I his part of the Roman history is singular, because it abounds with perpetual and ever-unexpected revolutions; for as on one side, Mithridates could easily recruit his armies, so it appeared, that in those reverses of fortune, in which kings stand in greatest need of obedience and a strict discipline, his barbarian forces forsook him: as he had the art of enticing nations, and stirring up cities to rebellion, so was he likewise betrayed by his captains, his children and his wives; in fine, as he was sometimes opposed by unexperienced Roman generals, so there was sent against him, at other times, Sylla, Lucullus, and Pompey.

This prince, after having defeated the Roman generals, and conquered Asia, Macedonia, and Greece; having been vanquished, in his turn, by Sylla; confined by a treaty to his former limits, and harrassed by the Roman generals; having been once more superior to them, and conqueror of Asia; driven away by Lucullus; pursued into his own country; obliged to fly for shelter to Tigranes, and defeated with him: finding this monarch irrecoverably lost, and depending merely upon himself for succour, he took sanctuary in his own dominions, and re-ascended the throne.

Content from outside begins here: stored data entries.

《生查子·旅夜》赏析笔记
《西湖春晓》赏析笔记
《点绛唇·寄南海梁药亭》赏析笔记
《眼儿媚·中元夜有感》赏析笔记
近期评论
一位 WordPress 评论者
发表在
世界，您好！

Lucullus was succeeded by Pompey, who quite overpowered Mithridates. He then flies out of his dominions, and crossing the Araxes, marches from danger to danger through the country of the Lazi; and assembling in his way all the barbarians he met with, appeared in the Bosphorus against his son * Macchares, who had reconciled himself to the Romans.

Although plunged in so deep an abyss, he yet formed a design of making Italy the seat of the war, and of marching to Rome at the head of those nations who enslaved it some years after, and by the same way these now took.

Betrayed by Pharnaces, another of his sons, and by an army terrified at the greatness of his enterprises and the perils he was going in search of, he died in a manner worthy a king.

It was then that Pompey, in the rapidity of his victories, completed the pompous work of the Roman grandeur: he united to the body of its empire, countries of a boundless extent, which, however, heightened the Roman magnificence rather than increased its power; and though it appeared by the titles carried in his triumph, that he had increased the revenue of the public treasury above a third, there yet was no augmentation in power, and the public liberty was thereby only exposed to the greater danger.

[* ]Frontin. Stratagena. lib. ii. tells us, that Archelaus, lieutenant of Mithridates, engaging against Sylla, posted, in the first rank, his chariots armed with scythes, in the second his phalanx, in the third his auxiliaries armed after the Roman way; mixtis fugitivis Italia, quorum pervicaciæ multum fidebat. Mithridates even made an alliance with Sertorius. See also Plutarch, life of Lucullus.

[* ]Mithridates had made him king of the Bosphorus. News being brought of his father’s arrival, he dispatched himself.

[]See Appian, de Bello Mithridatico.

[]See Plutarch in the life of Pompey; and Zonaras, lib. ii.